▶ [Records for this task]:
────────────────────
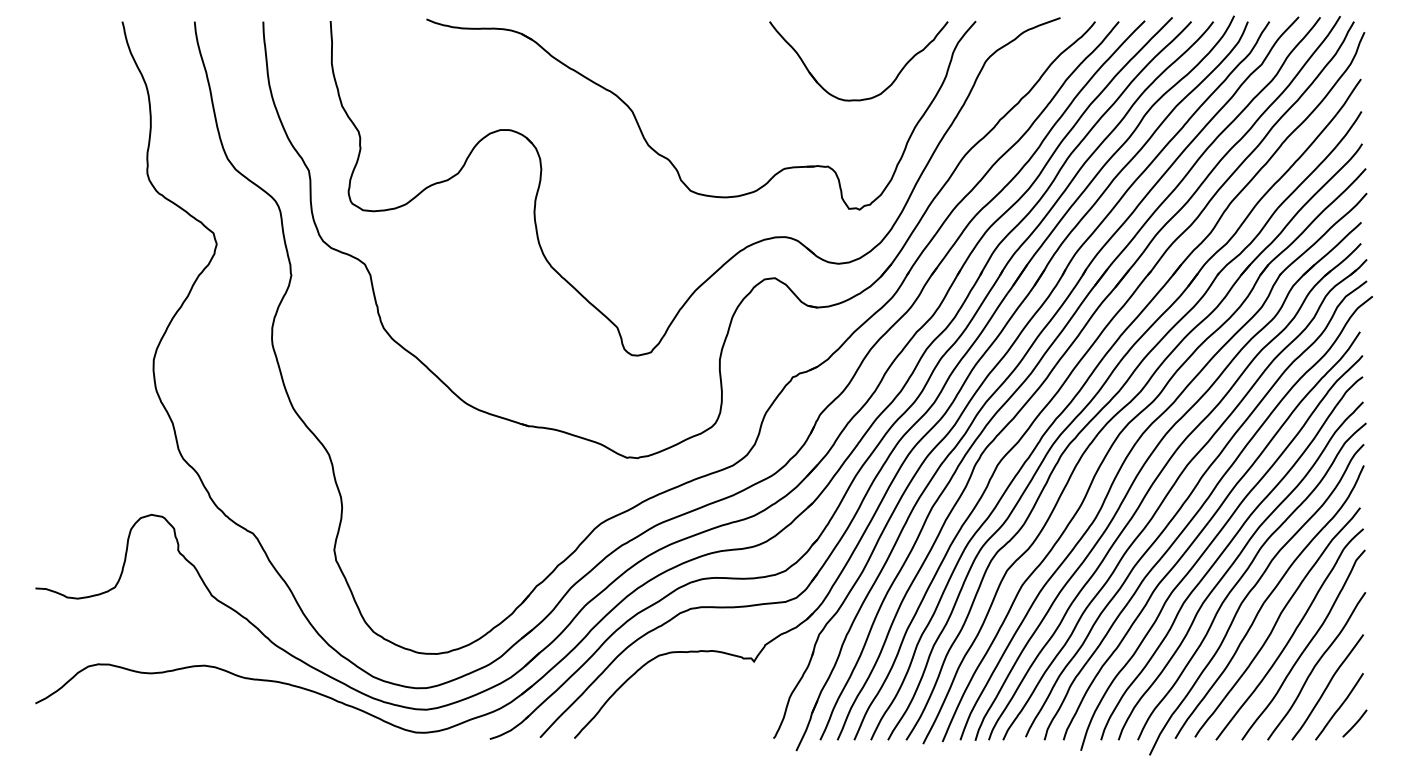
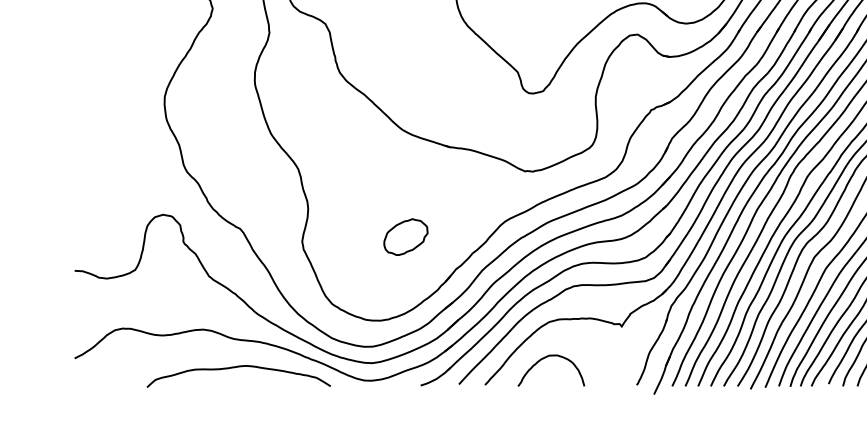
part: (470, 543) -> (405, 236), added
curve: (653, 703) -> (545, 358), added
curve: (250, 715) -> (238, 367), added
────────────────────
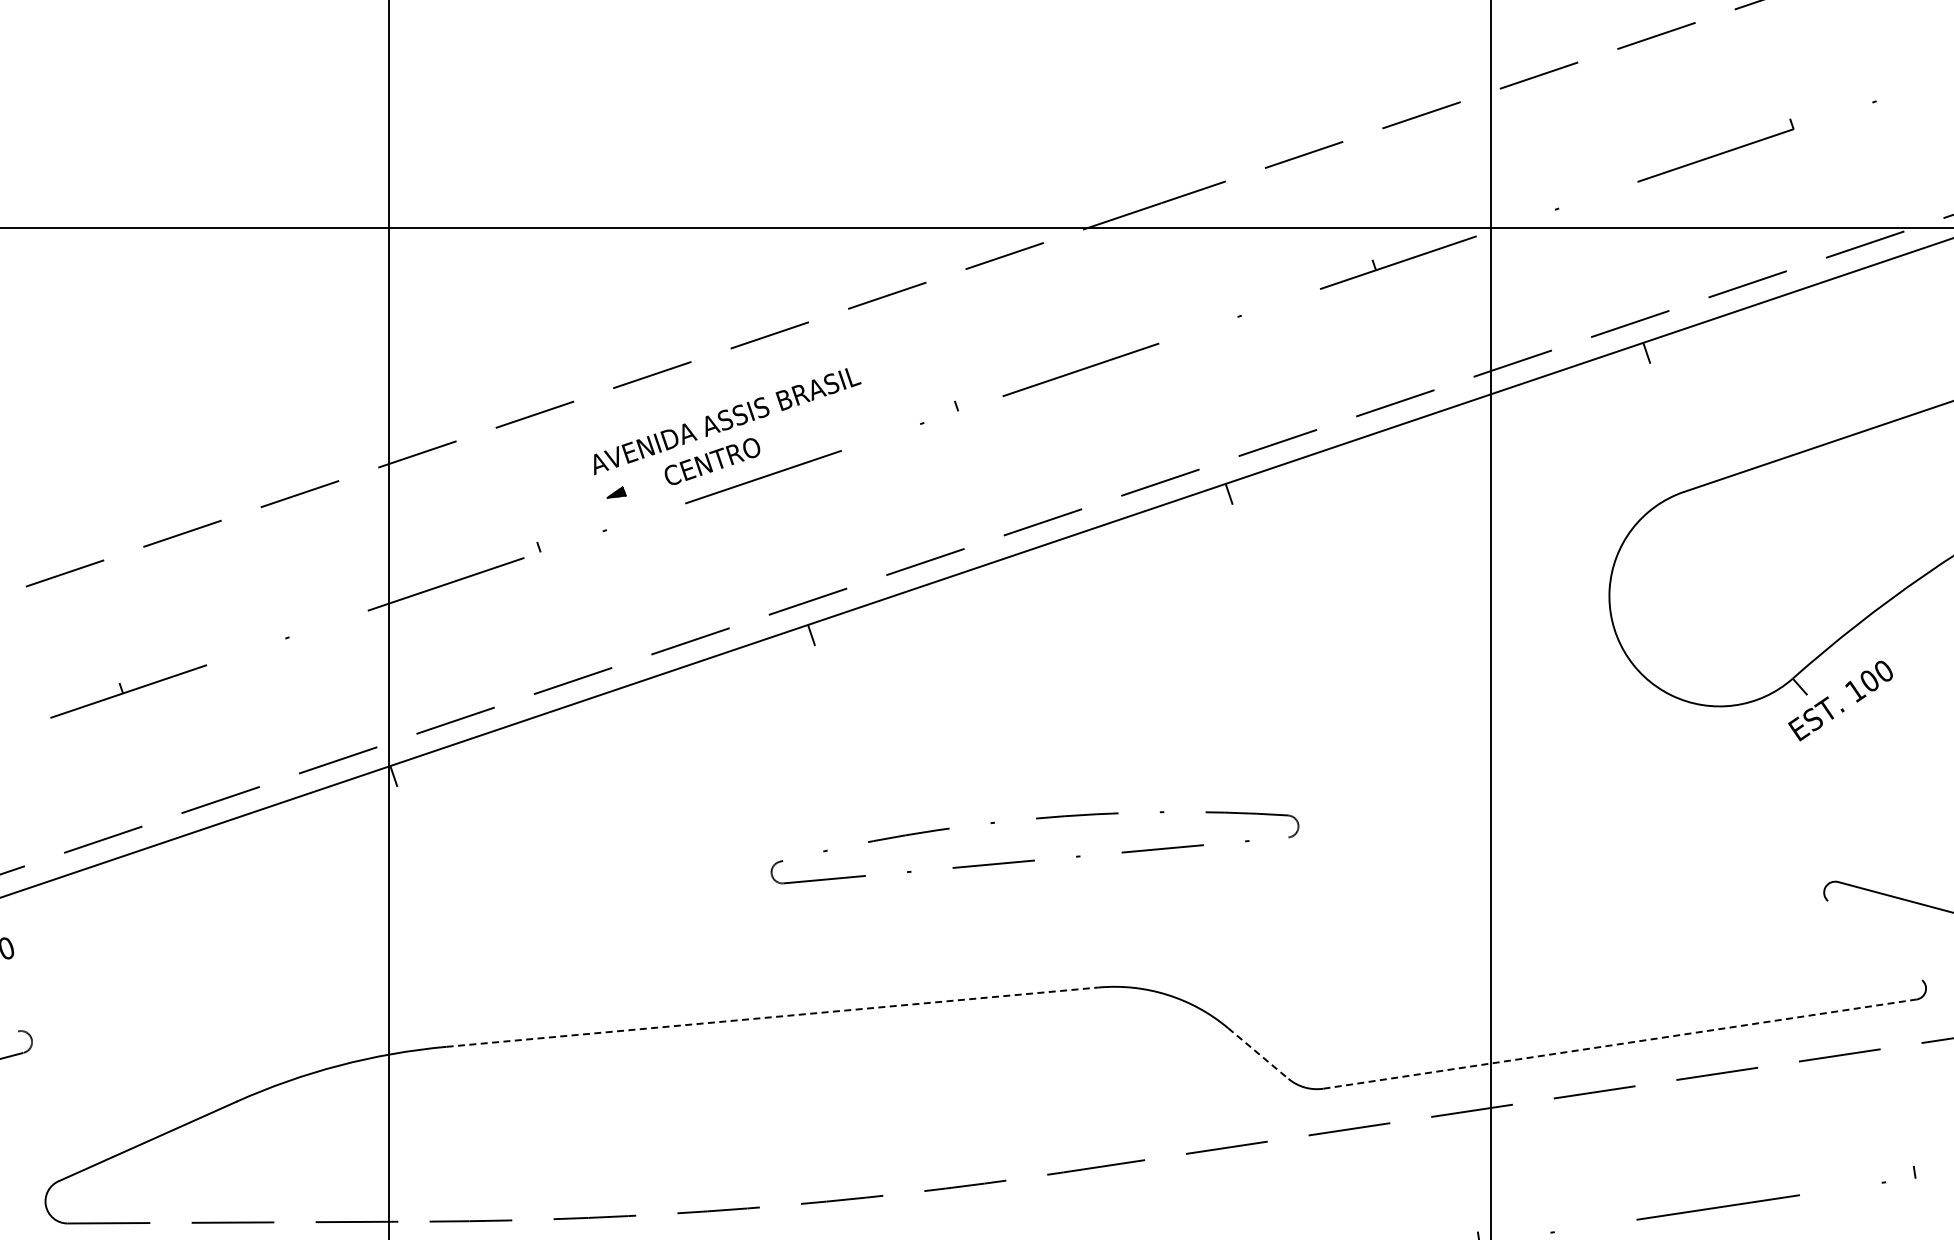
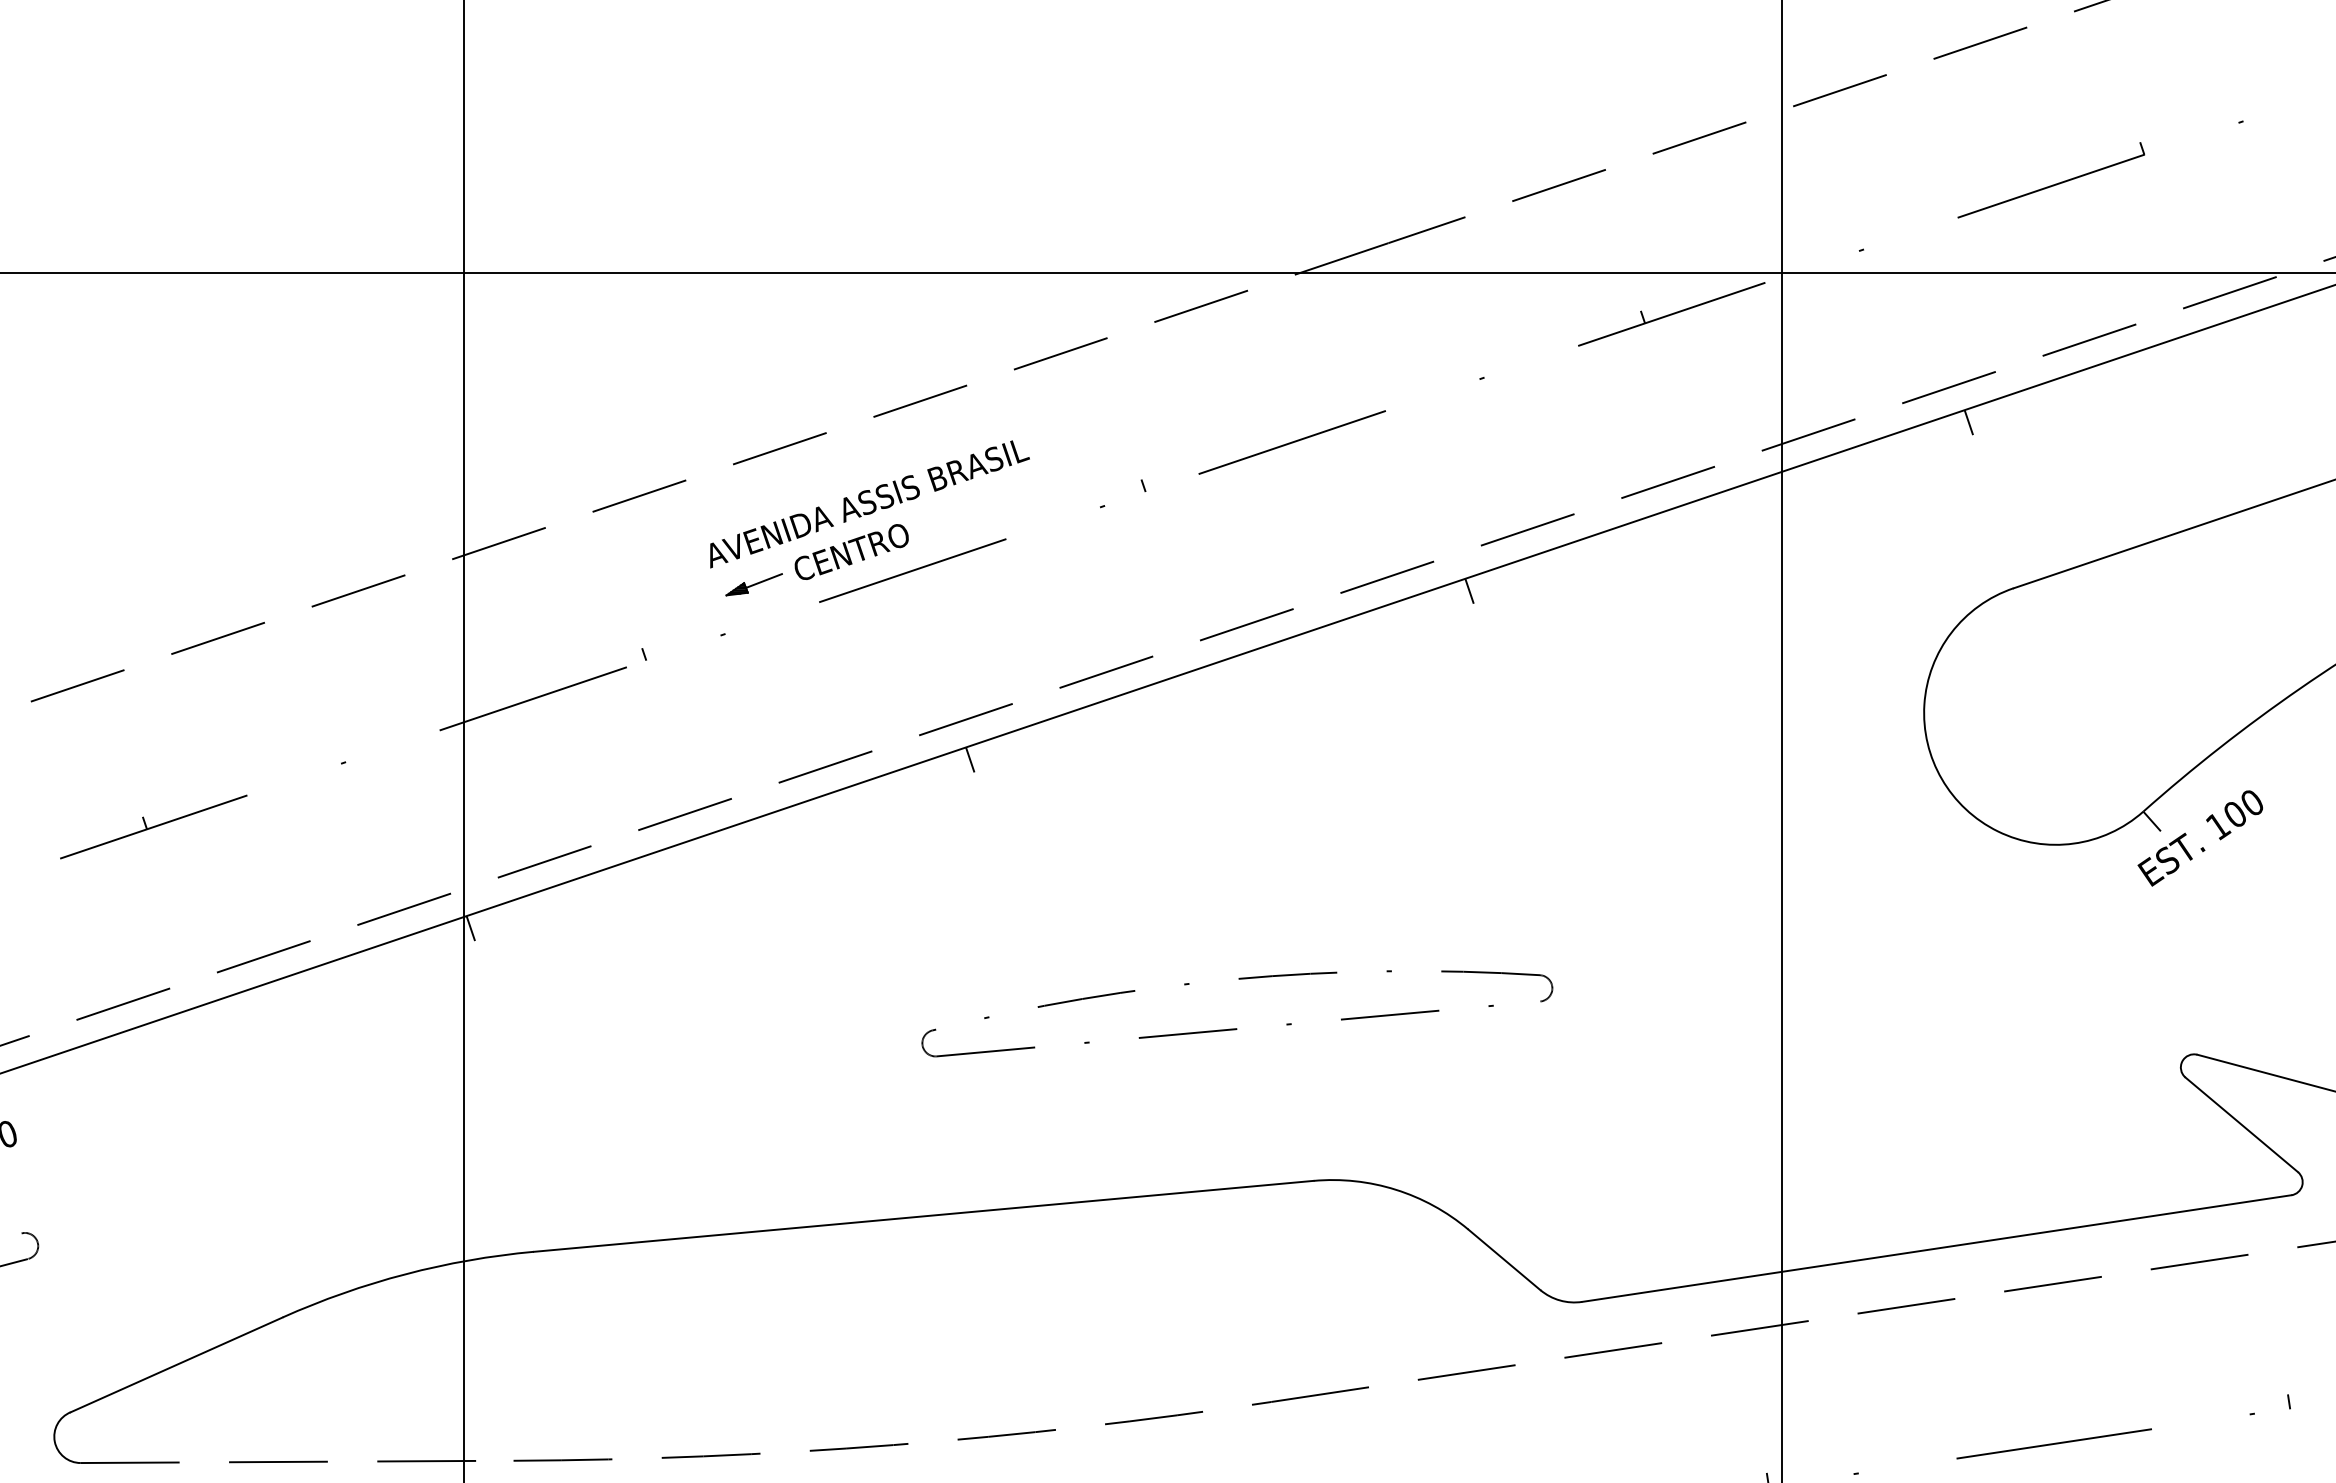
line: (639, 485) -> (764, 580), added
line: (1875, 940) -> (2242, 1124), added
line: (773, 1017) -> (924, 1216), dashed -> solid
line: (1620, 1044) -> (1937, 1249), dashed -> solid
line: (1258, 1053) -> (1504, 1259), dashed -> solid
────────────────────
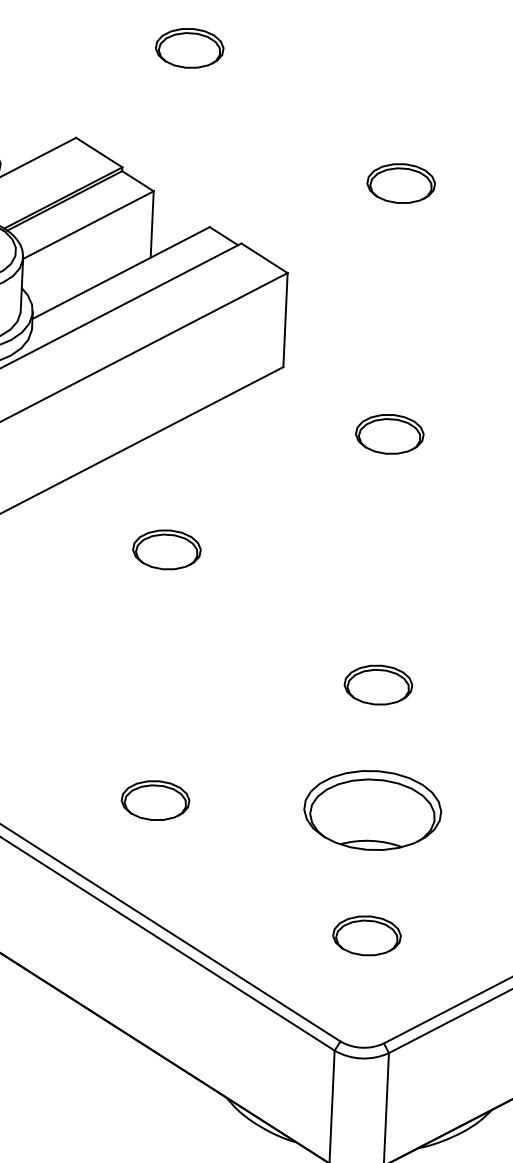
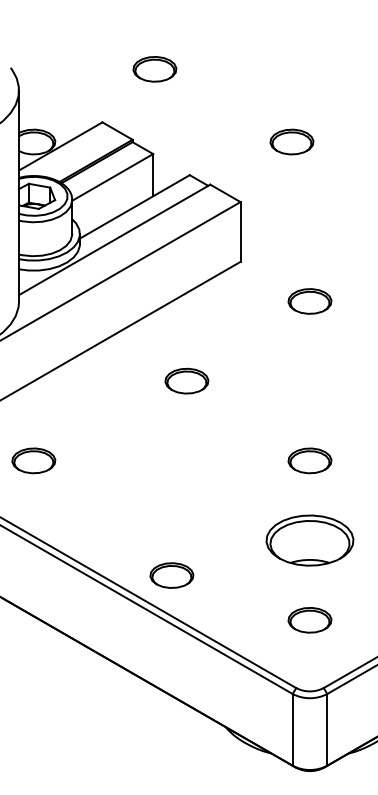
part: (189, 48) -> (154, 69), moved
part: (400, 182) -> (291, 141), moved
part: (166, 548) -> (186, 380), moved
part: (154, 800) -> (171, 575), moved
────────────────────
▶ [Problem]: Taking the listing above as the source, transcribe only the lines starting at the line with "part: (400, 182) -> (291, 141), moved" and going through the line with "part: (154, 800) -> (171, 575), moved", unaltered and with both ends included.

▶ [Answer box]:
part: (400, 182) -> (291, 141), moved
part: (166, 548) -> (186, 380), moved
part: (154, 800) -> (171, 575), moved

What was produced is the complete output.